When that’s done, next step is to open GIT Bash in that folder and ran this three commands, so the “.hex” file is made like in Week 5 and it’s also made “.out” file.
“make -f hello.ftdi.44.echo.c.make”
“make -f hello.ftdi.44.echo.c.make program-usbtiny-fuses”
“make -f hello.ftdi.44.echo.c.make program-usbtiny”
1. Open Arduino IDE
go to “file>preferences”, at “Additional boards manager URLs” paste this link (https://raw.githubusercontent.com/damellis/attiny/ide-1.6.x-boards-manager/package_damellis_attiny_index.json)
2. Installation of ATiny package
“tools>board>boards manager” than I need to search for “attiny by David A. Millis” and to install it. After doing that, again in “tools” I have to pick the board that I want to program, type of clock and also is important to use correct port(had a short struggle with that at the beginning). Also it’s important to select programmer that I’ll be using, so that’s my USBtinyISP(FabISP) that I’ve made on Week 5.
3. BURN BOOTLOADER
Now are things getting more interesting. “tools>burn bootloader”, at first attempt I got error massage on the bottom of the window, it says that board at chosen port is not available, so I checked again the ports and change it to correct one, then I got confirmation massage.
4. FINAL STEP
“tools>serial monitor”, with that new window has opened and is time to write letter by letter and see what’s happening.

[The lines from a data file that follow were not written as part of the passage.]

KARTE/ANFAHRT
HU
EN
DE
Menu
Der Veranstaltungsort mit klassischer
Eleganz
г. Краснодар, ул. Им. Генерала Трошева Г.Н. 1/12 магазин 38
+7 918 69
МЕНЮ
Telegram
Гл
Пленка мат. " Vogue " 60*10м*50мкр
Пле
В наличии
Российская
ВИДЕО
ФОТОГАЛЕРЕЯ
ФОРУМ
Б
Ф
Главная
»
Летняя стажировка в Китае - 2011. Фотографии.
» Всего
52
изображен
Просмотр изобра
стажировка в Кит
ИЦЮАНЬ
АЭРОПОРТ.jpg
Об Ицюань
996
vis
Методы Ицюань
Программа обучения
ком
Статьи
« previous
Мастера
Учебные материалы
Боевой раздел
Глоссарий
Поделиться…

After successful attempt I wanted to try one simple simulation of blinking LED, just to finish this assignment with bigger smile. “file>examples>basic>blink” and upload.
After finnishing my assignemt for this week, I wanted to try one more CAD software for making PCBs. Than searched on internet and got to this very interesting one and it's onlyne so it diesn't have to be download. It's Easy EDA. Online open soarc CAD.
And it's simple to use it, it also got tutorial with basics right away when you open it. Just like the example below.
To put the component you want, just need to pres and drop when you want and it's easy to find components toolbar, it's on left side of the window. Traces for connecting components are on right side but you can move them to the place where they are not getting in your way. After finishing schematic, BOM(bill of materials) can be found on top of the winow, there is icon that says "BOM". To transfor it to board design, have to go also on top of the toolbar where is icon to transform to board design or even to upload finnished board design.
In board design you can like in EAGLE connect components, remove them, change their names and values, set the settings to auto rout, so it's lot easier for you and quicker to conect everything. The layers can also be changed to get better priview of your board.
Think this is a great online CAD software, also easy to use, good eplanations in tutorial righ away.
Another week where I'm like stranger, but every week less and less. It is really amaizing when you see what you can do with the prograing and also when you make your own board ind is working at the end.